O estudo da FJP explorou três cenários de queda nas exportações do setor de produção de ferro-gusa/ferroligas, siderurgia e tubos de aço sem costura: 5%, 10% e 15%. Os resultados, expressos em milhões de reais a preços de 2024, revelam o potencial impacto direto e indireto sobre o Valor Adicionado (VA) da economia mineira:
Cenário 1 (queda de 5%): Redução de R$ 279,62 milhões.
Cenário 2 (queda de 10%): Redução de R$ 559,23 milhões.
Cenário 3 (queda de 15%): Redução de R$ 838,85 milhões.
Esses números são estimativas preliminares, mas servem como um alerta para o potencial impacto considerando que Minas Gerais é um grande exportador de ferro e aço e que qualquer redução nas vendas para os EUA pode ter um efeito cascata em toda a economia do estado.
Contexto e detalhes técnicos:
Em 2019, o Valor Adicionado (VA) do setor siderúrgico mineiro foi de R$ 41,2 bilhões, representando 2,3% do VA total do estado.
No mesmo ano, as exportações do setor atingiram R$ 16,7 bilhões, equivalentes a 31,7% da demanda total.

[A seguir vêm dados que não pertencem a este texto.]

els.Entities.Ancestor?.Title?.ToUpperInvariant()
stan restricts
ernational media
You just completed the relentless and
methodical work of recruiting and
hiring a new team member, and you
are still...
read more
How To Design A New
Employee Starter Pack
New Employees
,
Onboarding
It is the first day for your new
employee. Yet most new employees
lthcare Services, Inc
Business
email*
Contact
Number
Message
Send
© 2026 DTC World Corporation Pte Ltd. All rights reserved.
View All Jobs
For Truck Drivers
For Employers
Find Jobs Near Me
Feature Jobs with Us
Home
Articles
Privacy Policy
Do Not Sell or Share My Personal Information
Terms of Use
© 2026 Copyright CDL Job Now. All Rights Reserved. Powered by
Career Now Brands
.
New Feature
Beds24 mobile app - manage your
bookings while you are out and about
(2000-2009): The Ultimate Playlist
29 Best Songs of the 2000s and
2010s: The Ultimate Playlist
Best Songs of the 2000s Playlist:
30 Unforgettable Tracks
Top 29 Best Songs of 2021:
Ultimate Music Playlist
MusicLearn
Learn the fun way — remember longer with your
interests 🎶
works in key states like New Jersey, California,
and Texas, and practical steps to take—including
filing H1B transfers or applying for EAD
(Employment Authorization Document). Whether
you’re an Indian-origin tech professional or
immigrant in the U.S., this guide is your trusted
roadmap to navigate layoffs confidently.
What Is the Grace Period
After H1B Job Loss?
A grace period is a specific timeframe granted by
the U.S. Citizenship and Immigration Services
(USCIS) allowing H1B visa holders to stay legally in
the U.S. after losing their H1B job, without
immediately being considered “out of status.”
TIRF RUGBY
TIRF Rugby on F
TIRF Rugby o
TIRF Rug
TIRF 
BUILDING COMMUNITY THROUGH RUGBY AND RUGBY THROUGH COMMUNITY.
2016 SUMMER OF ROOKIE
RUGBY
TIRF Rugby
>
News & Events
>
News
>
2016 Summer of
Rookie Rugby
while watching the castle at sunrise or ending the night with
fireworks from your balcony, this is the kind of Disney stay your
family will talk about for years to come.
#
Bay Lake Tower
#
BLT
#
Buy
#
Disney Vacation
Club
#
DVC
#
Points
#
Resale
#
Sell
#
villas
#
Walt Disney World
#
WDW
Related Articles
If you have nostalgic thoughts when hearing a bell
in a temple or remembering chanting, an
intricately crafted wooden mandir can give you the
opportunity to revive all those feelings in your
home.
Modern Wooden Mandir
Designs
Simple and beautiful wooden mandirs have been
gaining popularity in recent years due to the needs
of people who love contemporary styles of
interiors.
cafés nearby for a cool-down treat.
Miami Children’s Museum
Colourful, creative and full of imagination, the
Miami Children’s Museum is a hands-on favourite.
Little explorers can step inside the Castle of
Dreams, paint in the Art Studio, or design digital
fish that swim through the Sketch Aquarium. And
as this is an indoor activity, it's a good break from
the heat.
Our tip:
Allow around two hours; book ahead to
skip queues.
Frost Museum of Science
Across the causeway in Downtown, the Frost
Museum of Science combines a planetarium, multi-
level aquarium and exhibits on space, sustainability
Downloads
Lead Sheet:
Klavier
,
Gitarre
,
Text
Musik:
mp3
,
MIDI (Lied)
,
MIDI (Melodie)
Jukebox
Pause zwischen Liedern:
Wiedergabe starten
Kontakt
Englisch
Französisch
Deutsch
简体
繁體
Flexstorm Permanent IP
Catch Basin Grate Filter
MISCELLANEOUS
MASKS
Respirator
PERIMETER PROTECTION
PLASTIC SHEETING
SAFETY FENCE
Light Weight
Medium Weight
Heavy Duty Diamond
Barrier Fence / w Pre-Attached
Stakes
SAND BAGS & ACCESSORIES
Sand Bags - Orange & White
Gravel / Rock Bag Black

As exportações de ferro para os EUA em 2024 corresponderam a 30,2% do total exportado para outros países. Tendo como base de cálculo a Matriz Insumo-Produto (MIP) mais recente, referente a 2019, este percentual representaria cerca de R$ 5,1 bilhões naquele ano.
Os resultados apresentados estão calculados sobre o VA e não sobre o Valor Bruto da Produção (VBP) e expressos a preços de 2024, tendo como base índices de inflação setoriais.
A FJP ressalta que os resultados apresentados são estimativas preliminares e que o impacto real das tarifas americanas pode variar. A instituição continuará monitorando a situação e divulgando novas análises conforme necessário.